EXERCISE TASK 1
Can you reproduce the B2B sales passage word for word, from "The current pressures" to "and Customer Expansion."?
EXERCISE TASK 2
Could you carry on the passage about B2B buyer psychology from the point where it stops?

TEXT PASSAGE
════════════════
The current pressures and demands from B2B clients to generate revenue and grow require a deep understanding of the psychology of the modern buyer. Prior to this, it is imperative to comprehend the nature of commercial interactions in two critical moments: Customer Acquisition and Customer Expansion.

Customer Acquisition is crucially very different from Customer Expansion
In the infographic, we can identify the questions that buyers ask themselves in these different relational moments. Understanding that, during Acquisition, customers ask: ‘Why change?’; ‘Why now?’; ‘Why with you?’ leads to the realization that the seller’s arguments, inquiry, and persuasion are very different from the situation where the customer is in the Expansion stage and asks: ‘Why stay?’; ‘Why pay more?’; ‘Why evolve?’
“Your conversations should create a competitive advantage, providing messages that demonstrate the convenience of staying, the cost of changing, and elevate the value of engaging with you and your company”.
════════════════
MATERIAL SHOWN
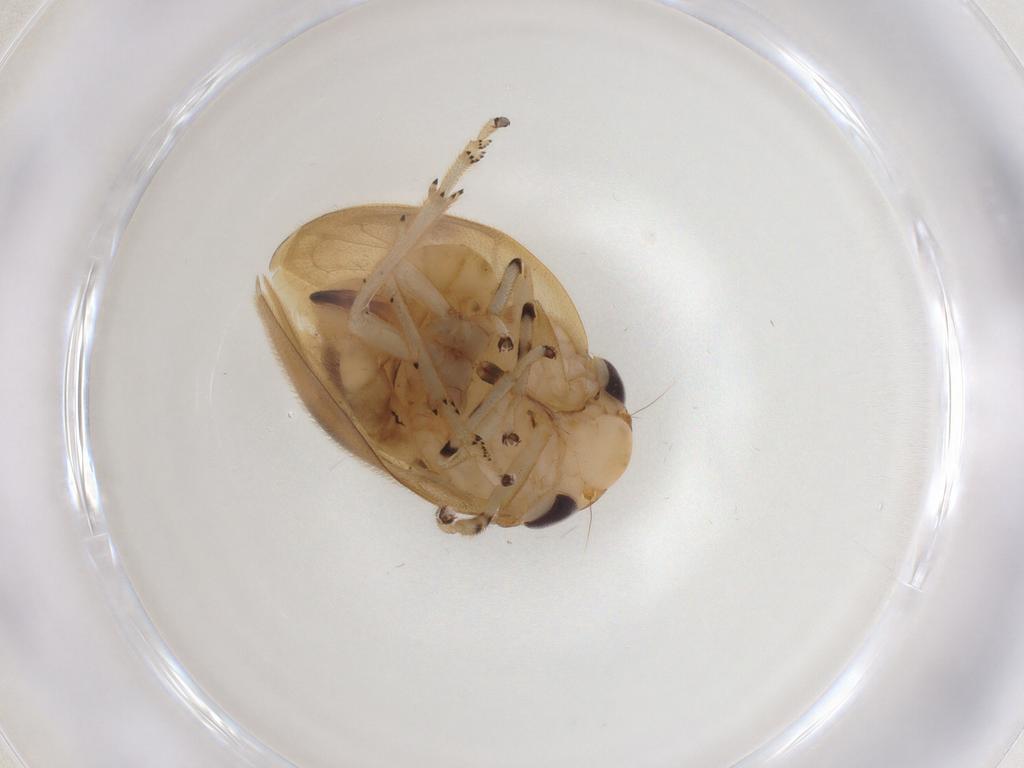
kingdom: Animalia
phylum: Arthropoda
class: Insecta
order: Hemiptera
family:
════════════════
WRITTEN RESPONSE 1
The current pressures and demands from B2B clients to generate revenue and grow require a deep understanding of the psychology of the modern buyer. Prior to this, it is imperative to comprehend the nature of commercial interactions in two critical moments: Customer Acquisition and Customer Expansion.

WRITTEN RESPONSE 2
In Acquisition, what is necessary to win a new client by generating a disruptive, challenging conversation that destabilize comfort and resistance to change (status quo), is entirely counterproductive for Expansion, i.e., when we aim to grow within an existing client, renew contracts, and extend them.
In Expansion, your company is the new status quo, and to address the client’s questions about why to stay or invest more, it is appropriate to adopt a ‘defensive’ approach. Your conversations should create a competitive advantage, providing messages that demonstrate the convenience of staying, the cost of changing, and elevate the value of engaging with you and your company.